Филарет поднялся, высокий, красивый. Его величественный вид и умение говорить, твёрдо, основательно, заставил умолкнуть даже самых оголтелых.
— Если у нас объявилась неправда, то отпустите нас в Москву, вместо нас пришлют других. Но мы ни в чём не лжём, говорим, что знаем наверняка, и пересказываем слова ваших начальников. Удивляемся лишь одному: спокон века посольское дело так ведётся, что если до чего однажды договорились, то после не переговаривают. У вас же в привычке отказываться и от записанного, и от сказанного. Как теперь дело вести? Лучше отъехать.
Тогда им пригрозили:
— Ежели
— Воля ваша, — отвечали послы, — и на добро, и на зло. Но знайте, когда сделаете нам худо, оскорбите всю Русскую землю. Тогда не видать московского престола не токмо что королю, но и его сыну.

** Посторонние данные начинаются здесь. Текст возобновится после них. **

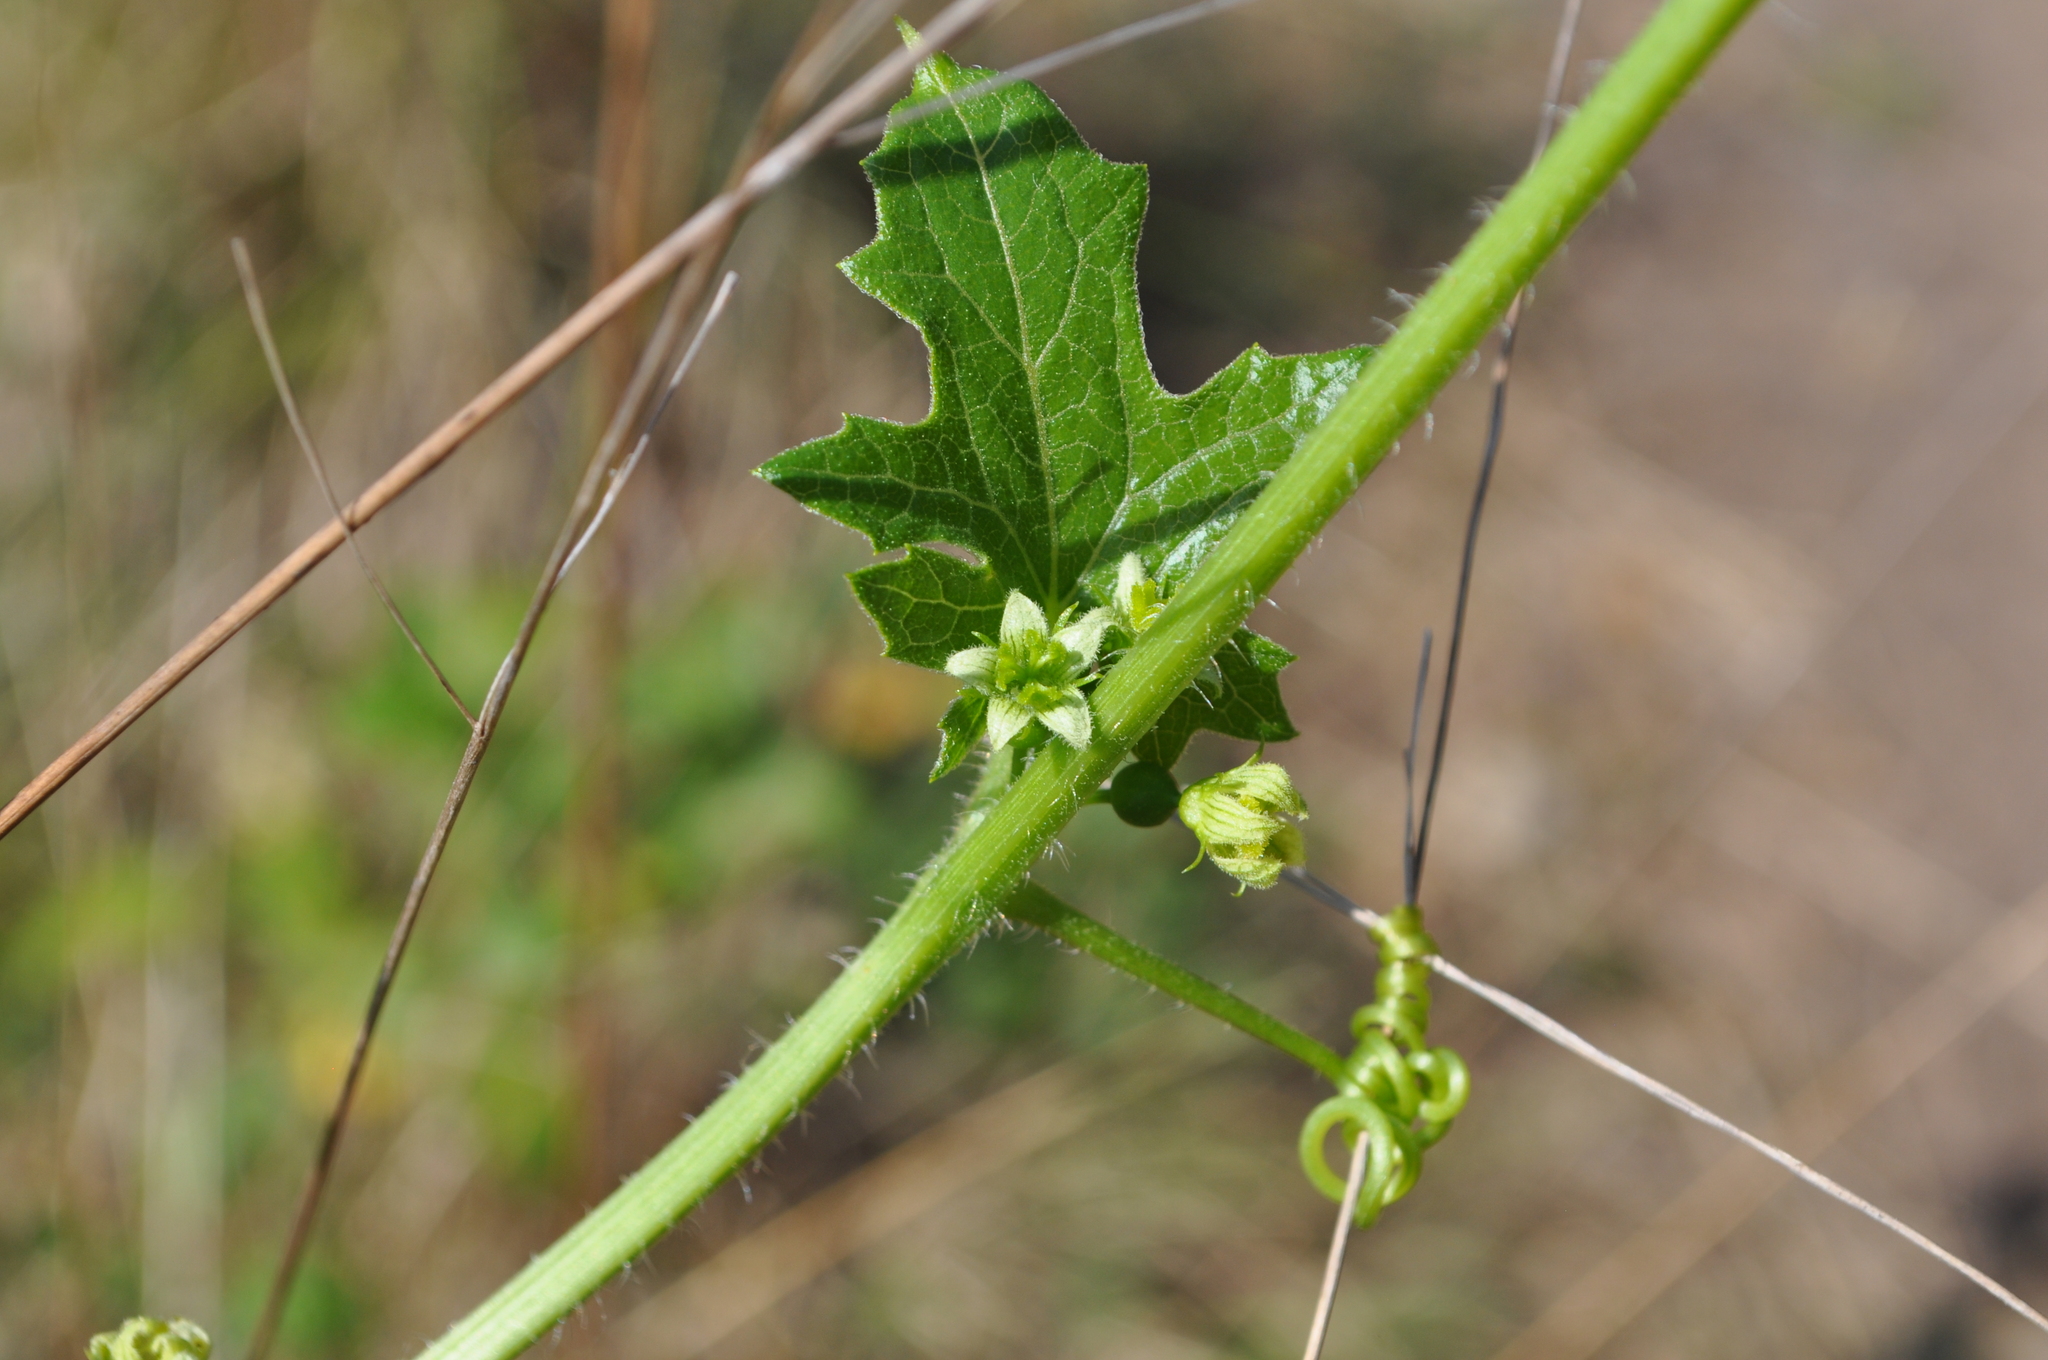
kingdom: Plantae
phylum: Tracheophyta
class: Magnoliopsida
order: Cucurbitales
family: Cucurbitaceae
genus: Bryonia
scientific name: Bryonia dioica
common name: White bryony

Стороны разошлись в большом раздражении. На следующем съезде присутствовал сам Сапега, послушал он москвичей и удивился:
— Не понимаю вашего своевольства, послы должны делать то, что предписывается правительством. Вы же ведёте дело мимо боярской грамоты и тем наносите обоюдный ущерб.
Василий Голицын спокойно объяснил, что их посольство послано от всех сословий, не только от бояр, и что если на такой наиважнейшей грамоте нет патриаршего благословения, то и говорить не о чем.
— Какое тут патриарху дело? — стал закипать Сапега. — Он должен Богу молиться да церквами ведать.
Филарет укоризненно покачал головой.
— Быстро же ты, Лев Иванович, отрёкся от прародителей, которые были в православной вере, да и сам ты родился в ней. Неужто забыл наши обычаи? Патриарх над душами начальник, кого свяжет словом, того не токмо царь, сам Бог не разрешит, а он нам наказывал от прежнего договора не отступать. Без патриаршей грамоты делать крестное целование на королевское имя никак нельзя.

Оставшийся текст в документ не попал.